Published: Thursday, July 17, 2014 at 6:01 a.m.
Last Modified: Tuesday, July 15, 2014 at 1:48 p.m.
TODAY THROUGH JULY 19
dutch drifter: The Wooly screens the Dutch film “Borgman” starting tonight. The darkly comic thriller about an upper-class family's encounter with a vagrant and its chaotic consequences was nominated for the Palme d'Or at last year's Cannes Film Festival and has been hailed by Vulture as “destined for cult status.” Screenings begin at 8 p.m. today through Saturday. Tickets are $5.
TODAY THROUGH JULY 20
all aboard: The University of Florida School of Theatre and Dance presents a limited engagement of “Twentieth Century,” the 1930s screwball comedy about a Broadway producer wooing a former chorus girl and now leading lady to star in his new play as they travel the 20th Century Limited. Performances begin at 7:30 p.m. today and Friday, 2 and 7:30 p.m. Saturday, and 2 p.m. Sunday in the Constans Theatre in the McGuire Pavilion. Tickets are $17, $13 for UF students, staff and seniors, and are available by calling 392-1653 or online at Ticketmaster.com.
TODAY THROUGH JULY 27
a life in song: The Actors' Warehouse presents “Lady Day at Emerson's Bar and Grill,” a musical take on the life of Billie Holiday. Focusing on a performance in Philadelphia just before the singer's death, the play stars Rhonda Wilson, founder of the Star Center Children's Theatre and of the Actors' Warehouse, as Holiday, performing a selection of her songs and telling stories about her life. The production has some adult language and themes and is not recommended for children 14 and younger. Performances begin at 8 p.m. Thursdays-Saturdays and 3 p.m. Sundays through July 27. Tickets are $15 general admission, available at the door or in advance at www.actorswarehouse.org, and $10 for student and seniors 65 and older, available at the door only.
TODAY THROUGH AUG. 3
making moves: The University of Florida School of Theatre and Dance hosts a series of events as part of its ongoing summer dance intensive, Swamp Dance Fest. Public events include open showings of work-in-progress by students and choreographers on Friday and July 25 at 5 p.m., open artist talks today, Monday and July 24 at 7 p.m., and open movement classes Saturday and July 26 at 11 a.m., all of which are free and planned in the G-6 Studio. Culminating premiere performances by this year's visiting artists are planned in G-6 Studio July 31 through Aug. 2 at 7:30 p.m. and Aug. 3 at 2 p.m. Tickets are $17, $13 for UF students, faculty and staff and for senior citizens, and are available through the University Box Office at 392-1653 or at Ticketmaster.com.
TODAY THROUGH AUG. 3
mobile musical: The Hippodrome Theatre has extended its production of “The Great American Trailer Park Christmas Musical” a final time, through Aug. 3. The production is a sequel to the summer favorite, “The Great American Trailer Park Musical,” and picks up where the original left off to tell an age-old tale of avarice and generosity in the holiday season in Armadillo Acres, the fictional mobile home community set in Starke. Showtimes are Tuesdays and Wednesdays at 7 p.m., Thursdays and Fridays at 8 p.m., Saturdays at 5 and 8:30 p.m. and Sundays at 2 and 7 p.m. Tickets are $15-$35 and are available by calling 375-4477.
TODAY THROUGH SEPT. 1
four-legged friends: The Florida Museum of Natural History's current temporary exhibit, “Wolf to Woof: The Story of Dogs,” chronicles dogs' relatives, the process of selective breeding, the evolution of wolves into domestic dogs and dogs' relationship with humans. Admission is $7 adults, $6 for Florida residents and seniors, $4.50 for ages 3-17, and free for UF students.

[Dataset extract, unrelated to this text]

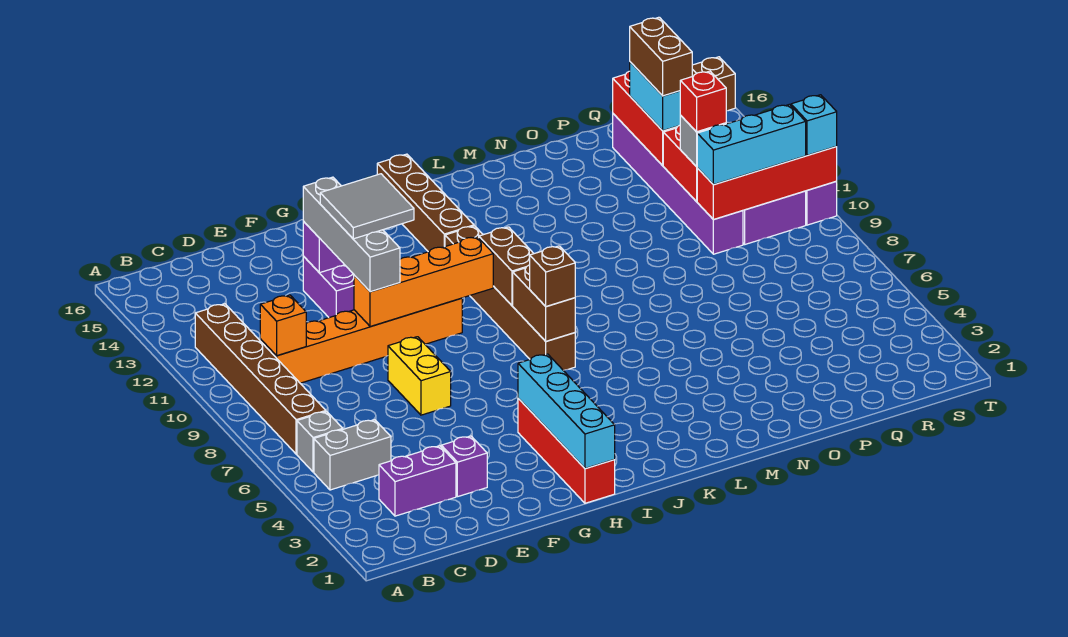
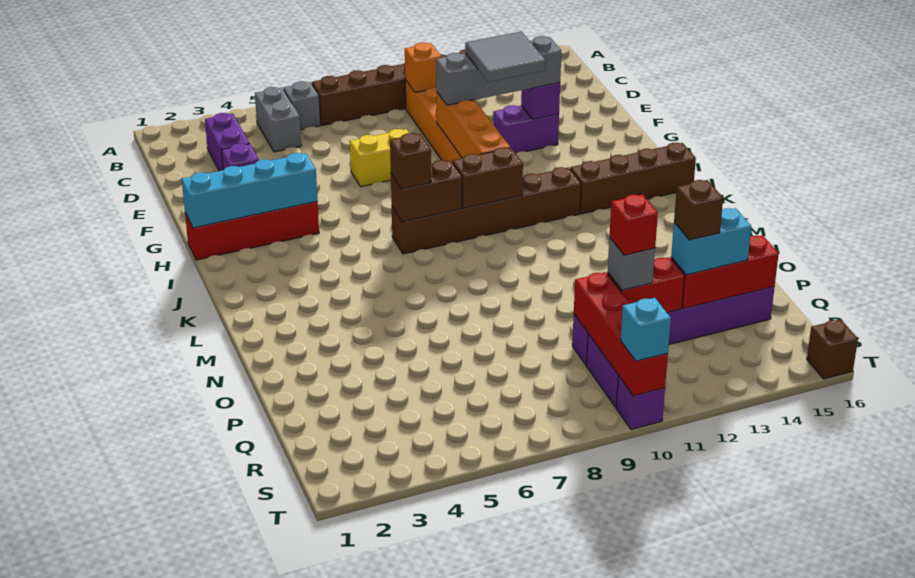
cyan 1x3 brick [697,104,806,185] -> none
brown 1x2 brick [630,17,692,96] -> brown 1x1 brick [674,180,723,240]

widescreen werewolves: The Florida Museum of Natural History screens “The Shaggy Dog” (1959) at 7 p.m. Friday as part of a month-long series featuring werewolf-themed movies The black-and-white Disney film tells the story of a boy who is turned into an old English sheepdog. The museum will be open to the public from 6 to 10 p.m., with UF students also receiving free admission to the “Wolf to Woof: The Story of Dogs” exhibit. A Q-and-A panel discussion follows the screening. Admission is free.

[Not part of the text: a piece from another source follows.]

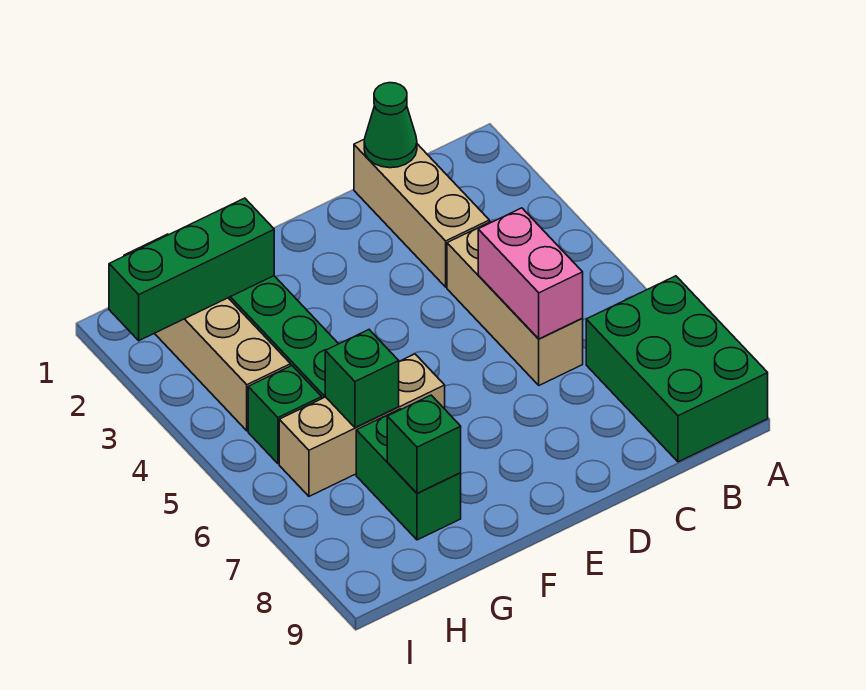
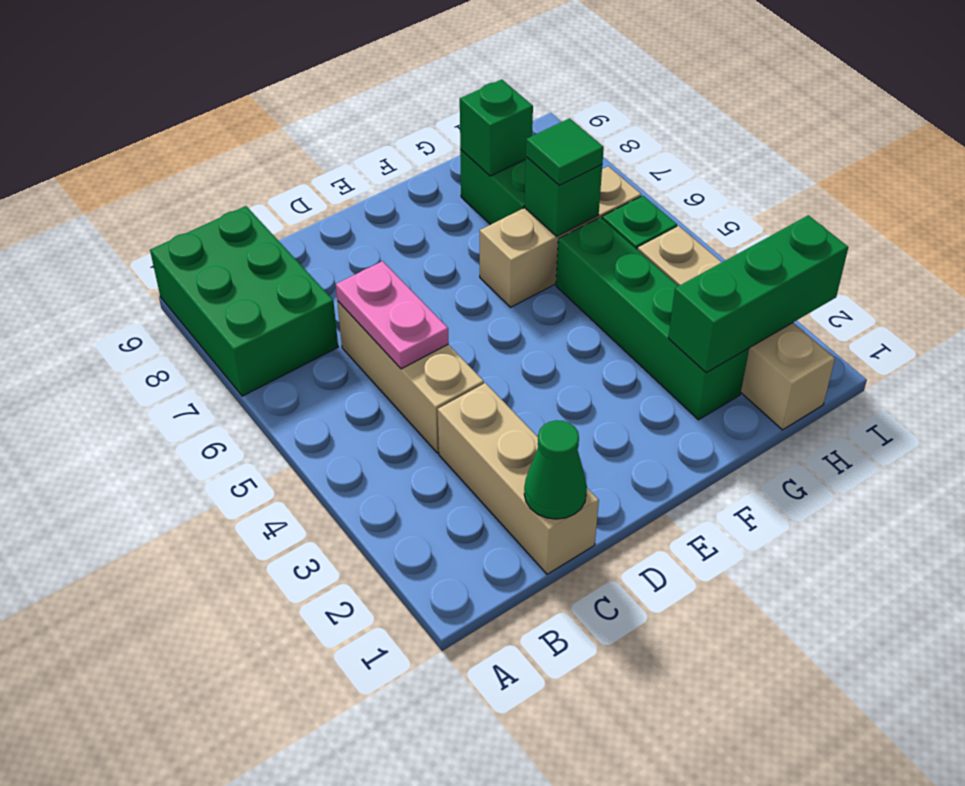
pink 1x2 brick [478,208,583,339] -> pink 1x2 plate [336,261,449,369]
none -> green 1x1 tile [526,118,604,185]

motown music: As a part of Gainesville's ongoing “Free Fridays” concert series, Uncle Morty's Rhythm Cream performs Friday at the Bo Diddley Community Plaza. The 11-piece band, which features three-part harmonies and a full horn section, will treat the audience to an evening of R&B and soul-styled covers of contemporary and classic hits by artists ranging from Stevie Wonder to Cee Lo Green including a medley of Earth, Wind and Fire songs. The show begins at 8 p.m. and admission is free.
JULY 18 THROUGH JULY 20
“dark nights” at the acrosstown: The Acrosstown Repertory Theatre's “Dark Nights” series, which features smaller productions between full mainstage shows, returns this weekend. Friday and Saturday night's shows will feature works by local playwrights Chuck Lipsig, Ken Brown, Rachel Wayne and LeRoy Clark, while Sunday will feature a matinee puppet and marionette workshop for children and an evening performance of original verse by Jerry Rose. The Friday and Saturday shows begin at 8 p.m. and cost $10. Sunday's afternoon workshop starts at 2 p.m. and costs $5 per child, and the Sunday evening show begins at 7 p.m. and costs $10. Tickets are available at the box office.
July 18 THROUGH AUG. 10
dancing dreams: The Gainesville Community Playhouse stages performances of the Tony Award-winning musical, “A Chorus Line,” starting Friday. Telling the story of a group of dancers hoping to be cast in a Broadway show, “A Chorus Line” features such memorable songs as “I Hope I Get It,” “What I Did for Love,” “The Music and the Mirror” and “I Can Do That.” Performances begin at 8 p.m. Thursdays and Fridays, 2 and 8 p.m. Saturdays, and 2 p.m. on Sundays. Tickets are $16, $12 for seniors, students and children, and are available at the box office by calling 376-4949.
indie evening: The Queens, New York, record label Wonderland Archives showcases three of its artists Saturday night at the Boca Fiesta Backyard. The show features Boyd Shropshire, who has recorded music as a member of Human Television and as a solo artist and has toured as a guitarist with Kurt Vile; fellow New Yorker Chase King and local favorites Ann Pragg, who released their album “Bitter Fruit” last year to critical acclaim. Doors open at 9 p.m., and admission is $5.